>>>
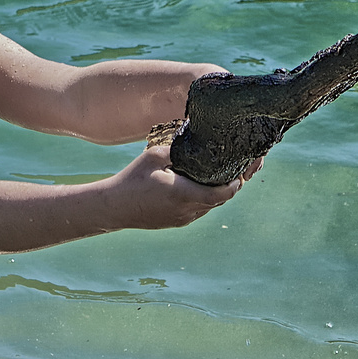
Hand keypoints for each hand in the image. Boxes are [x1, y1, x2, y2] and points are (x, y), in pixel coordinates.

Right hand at [105, 143, 242, 229]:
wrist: (114, 207)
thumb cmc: (132, 180)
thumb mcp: (153, 156)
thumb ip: (177, 147)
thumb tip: (195, 136)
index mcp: (184, 194)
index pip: (223, 193)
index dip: (237, 182)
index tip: (244, 168)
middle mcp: (187, 211)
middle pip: (221, 199)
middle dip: (233, 184)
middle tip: (242, 167)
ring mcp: (183, 219)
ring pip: (211, 206)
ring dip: (220, 192)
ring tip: (227, 173)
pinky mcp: (177, 222)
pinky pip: (200, 210)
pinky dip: (207, 198)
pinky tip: (206, 184)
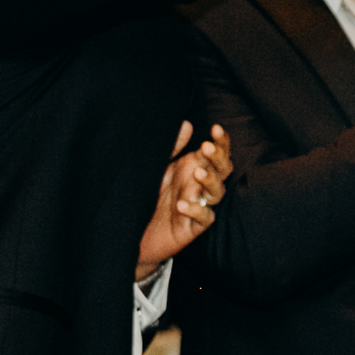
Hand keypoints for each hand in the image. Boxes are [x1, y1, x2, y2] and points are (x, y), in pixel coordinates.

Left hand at [137, 122, 231, 279]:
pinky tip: (181, 204)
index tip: (216, 128)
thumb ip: (172, 147)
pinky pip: (204, 218)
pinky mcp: (194, 226)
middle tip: (207, 148)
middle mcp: (199, 185)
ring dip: (211, 181)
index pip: (216, 153)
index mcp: (194, 168)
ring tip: (198, 173)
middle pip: (223, 170)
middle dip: (218, 158)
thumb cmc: (147, 195)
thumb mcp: (156, 166)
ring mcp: (199, 205)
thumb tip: (187, 124)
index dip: (221, 141)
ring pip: (218, 193)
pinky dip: (195, 210)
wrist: (132, 230)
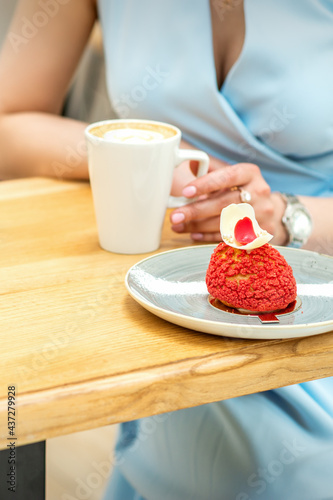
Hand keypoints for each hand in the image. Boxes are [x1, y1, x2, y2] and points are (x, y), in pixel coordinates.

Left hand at [170, 159, 287, 244]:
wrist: (270, 211)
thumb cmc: (242, 189)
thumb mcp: (231, 174)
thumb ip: (211, 169)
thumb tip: (190, 162)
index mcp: (250, 174)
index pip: (227, 176)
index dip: (206, 184)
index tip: (185, 191)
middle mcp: (259, 193)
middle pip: (224, 204)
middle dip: (196, 211)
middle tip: (175, 216)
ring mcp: (261, 215)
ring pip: (225, 223)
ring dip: (198, 226)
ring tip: (178, 226)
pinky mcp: (258, 234)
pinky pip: (230, 237)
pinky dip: (208, 236)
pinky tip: (194, 233)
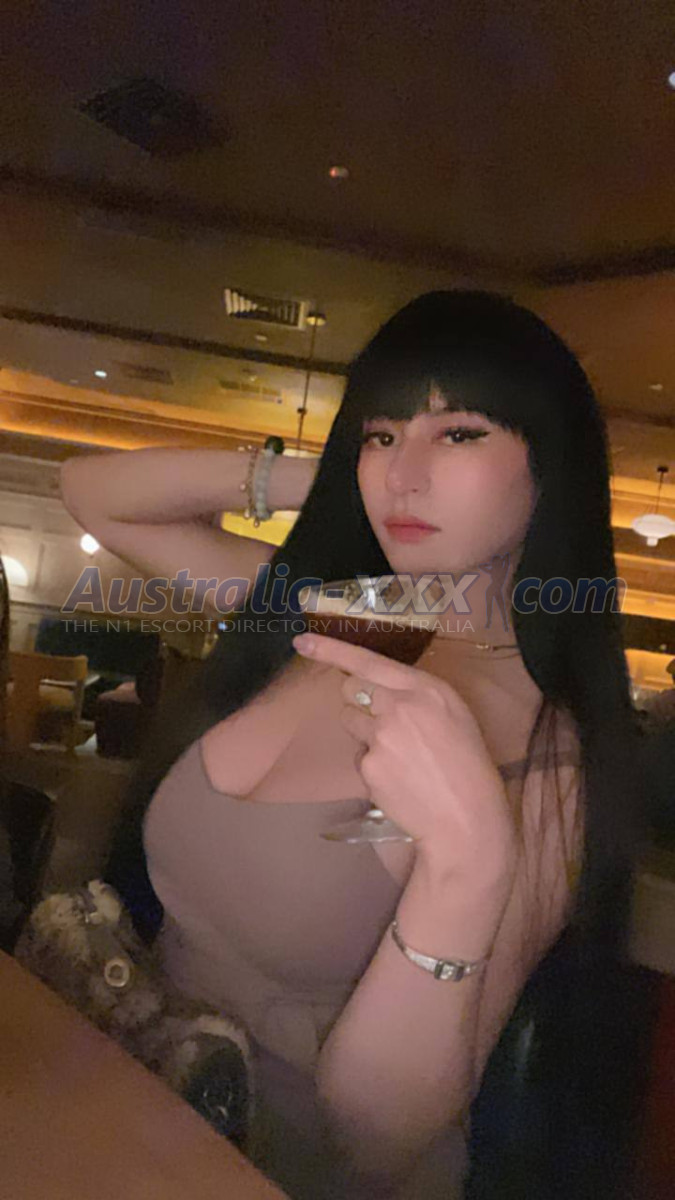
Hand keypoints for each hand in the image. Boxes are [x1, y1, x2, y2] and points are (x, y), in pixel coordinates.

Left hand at [292, 633, 517, 882]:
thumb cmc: (467, 764)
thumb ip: (416, 695)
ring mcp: (381, 736)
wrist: (466, 817)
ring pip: (350, 721)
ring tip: (399, 755)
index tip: (301, 642)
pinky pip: (359, 757)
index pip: (368, 661)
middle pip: (351, 688)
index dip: (330, 649)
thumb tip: (380, 689)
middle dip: (358, 699)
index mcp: (425, 688)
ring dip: (365, 732)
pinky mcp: (369, 765)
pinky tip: (398, 779)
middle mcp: (400, 706)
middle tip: (383, 721)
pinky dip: (373, 766)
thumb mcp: (453, 714)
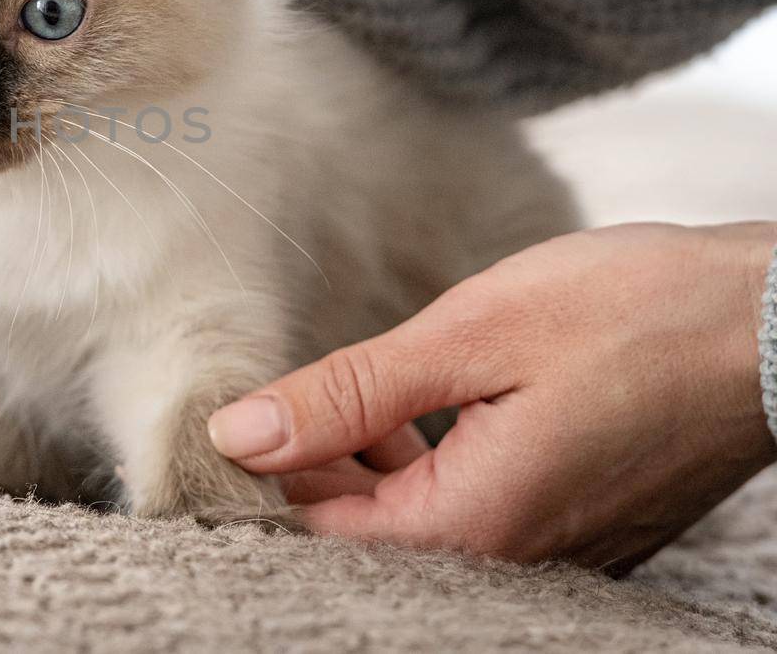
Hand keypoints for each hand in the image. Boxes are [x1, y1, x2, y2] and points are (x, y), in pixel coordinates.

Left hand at [208, 222, 776, 571]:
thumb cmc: (635, 312)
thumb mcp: (468, 335)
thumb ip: (345, 395)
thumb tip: (237, 433)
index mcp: (472, 527)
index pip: (319, 531)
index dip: (266, 472)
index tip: (237, 409)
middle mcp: (514, 560)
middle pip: (367, 533)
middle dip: (316, 466)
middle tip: (292, 388)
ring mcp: (559, 548)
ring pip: (421, 520)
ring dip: (372, 462)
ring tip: (357, 390)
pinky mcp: (585, 522)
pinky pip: (479, 512)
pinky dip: (434, 465)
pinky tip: (427, 409)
<<<
Prompt = Within the entries above, find every line where the string "Left" occurs, and copy it.

Solution to this task =
Left hand at [137, 122, 231, 279]:
Left hand at [170, 159, 287, 244]:
Left hand at [292, 633, 517, 882]:
Left hand at [208, 222, 776, 571]:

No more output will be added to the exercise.